Daftar Soal:
1) Menurut tulisan tentang perilaku umat Islam dan akhlak Rasulullah, selain teman dekatnya, siapa lagi yang merasakan kedamaian dan kenyamanan saat bertemu Rasulullah?
2) Teruskan tulisan tentang perilaku umat Islam dan akhlak Rasulullah, mulai setelah kalimat terakhir yang tercantum.
====== Kutipan yang Diberikan
Sebagian orang mungkin mulai gelisah melihat prilaku kita sebagai umat Islam belakangan ini. Bagaimana tidak, kita mengaku beragama Islam tetapi dengan mudahnya berkata kasar pada orang lain; saling menghina, melecehkan, menfitnah orang, bahkan mengkafirkan orang yang tidak sepaham dengan kita. Fenomena ini tidak hanya tampak di dunia nyata, tetapi juga mewabah di dunia maya.
Kita membaca al-Qur’an dan hadis, tetapi sayangnya kedua kitab ini disalahgunakan. Kitab suci bukan lagi untuk mendamaikan, menentramkan hati, memberi petunjuk, dan mencerahkan, namun kita jadikan alat propaganda, menyesatkan orang lain, menghujat, memfitnah, bahkan membunuh.
Parahnya, perilaku kasar ini tidak hanya mewujud dalam bentuk kata, tetapi juga melalui tindakan. Hari ini betapa mudahnya kita membunuh orang lain, membakar dan menghancurkan rumah ibadah, menindas orang yang beda keyakinan, mengebom tempat-tempat keramaian.
Wajah damai Islam yang ditampilkan Rasulullah dulu luluh lantak akibat kebodohan dan keegoisan kita.
Agama kita menyuruh berjihad, berhijrah, dan berdakwah, tapi ajaran agama yang suci itu kita jadikan alat untuk menikam dan menindas orang lain; atas nama jihad kita injak hak orang lain; atas nama hijrah kita rusak keluarga dan kenyaman orang lain; atas nama dakwah kita sesatkan orang lain.
Mungkin kita merasa bangga dengan keislaman kita; kita merasa paling terdepan membela ajaran Islam; kita merasa paling berani membela Tuhan, sementara orang lain hanya diam ketika agamanya diganggu. Dengan modal keberanian dan kebanggaan itu kita hardik orang lain, kita maki, kita fitnah, dan kita singkirkan setiap orang yang menganggu agama kita. Itulah model Islam kita.
Bagaimana dengan Islam Rasulullah?
Nabi kita bernama Muhammad SAW. Orangnya santun, lembut, jujur, dan tidak pernah menganggu orang lain semasa hidupnya. Rasulullah kita memang sering dihujat, dimaki, dipukuli, dan dilempari batu dan tahi berkali-kali, tetapi tidak pernah keluar kata kasar dari mulutnya. Itulah mengapa Rasulullah kita tidak hanya disenangi oleh teman dekatnya, tapi musuh pun merasakan kedamaian dan kenyamanan bila bertemu dengannya.
============
====== Data yang Diberikan
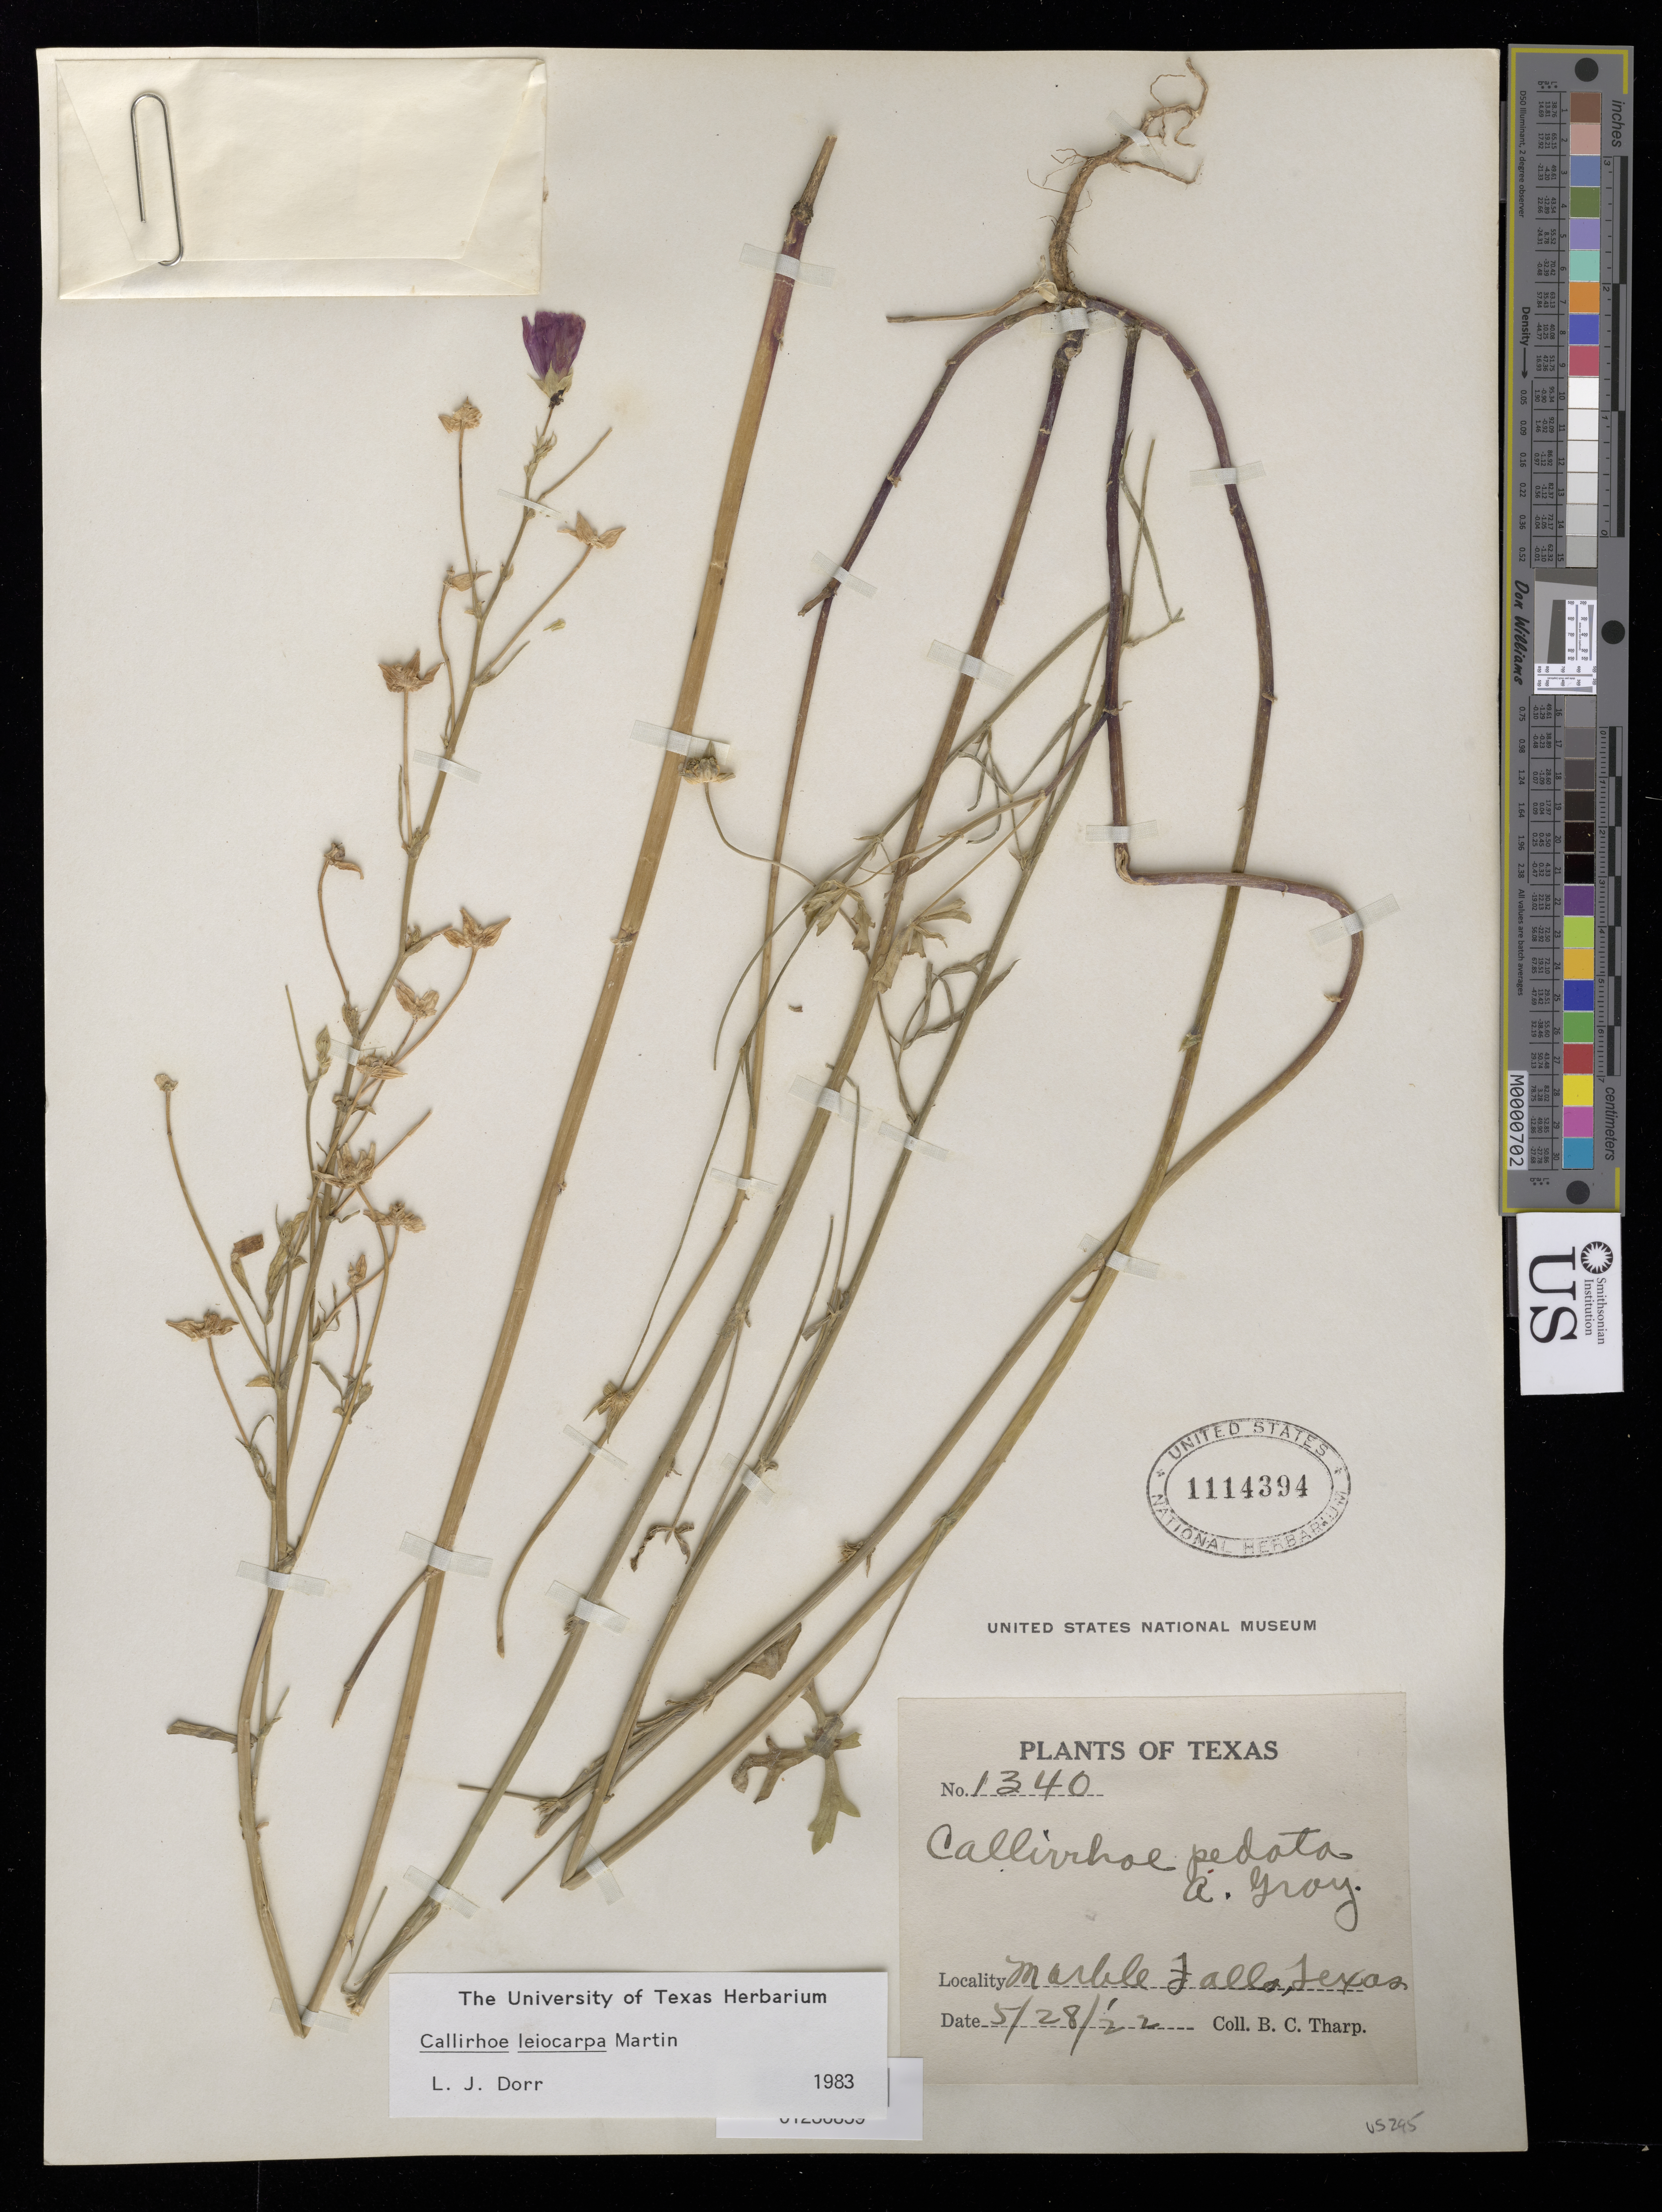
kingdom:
============
Sebagai Jawaban:
1) Musuhnya pun merasakan kedamaian dan kenyamanan bila bertemu dengannya.

2)
Di penghujung usianya, Rasulullah mengajarkan kepada sahabat tentang arti muslim, mu’min, mujahid, dan muhajir yang sesungguhnya. Beliau mengatakan, “Mu’min adalah orang yang memberi kemanan pada orang lain, baik kemanan harta ataupun jiwa. Muslim ialah orang yang menyelamatkan orang lain dari bahaya lisan dan tangannya. Mujahid adalah orang yang bersungguh-sungguh dalam keta’atan pada Allah SWT. Adapun muhajir ialah orang yang beralih dari dosa/perbuatan buruk menuju kebaikan.” (HR: Ahmad).
Kriteria orang Islam dan orang beriman yang disampaikan Rasulullah ini tampaknya berbeda jauh dengan Islam yang kita amalkan hari ini. Islam kita begitu keras, membahayakan, merusak, dan menganggu orang lain. Keimanan kita mengancam, meneror, menakutkan, dan mengorbankan harta dan nyawa orang lain.
Pun demikian jihad kita, jihad kita hanya sekadar kata, bukan dalam artian bersungguh-sungguh mencari ridha Allah. Sementara hijrah kita, bukan merubah diri menjadi baik, tapi malah membuat kita semakin berdosa dan jauh dari Rasulullah.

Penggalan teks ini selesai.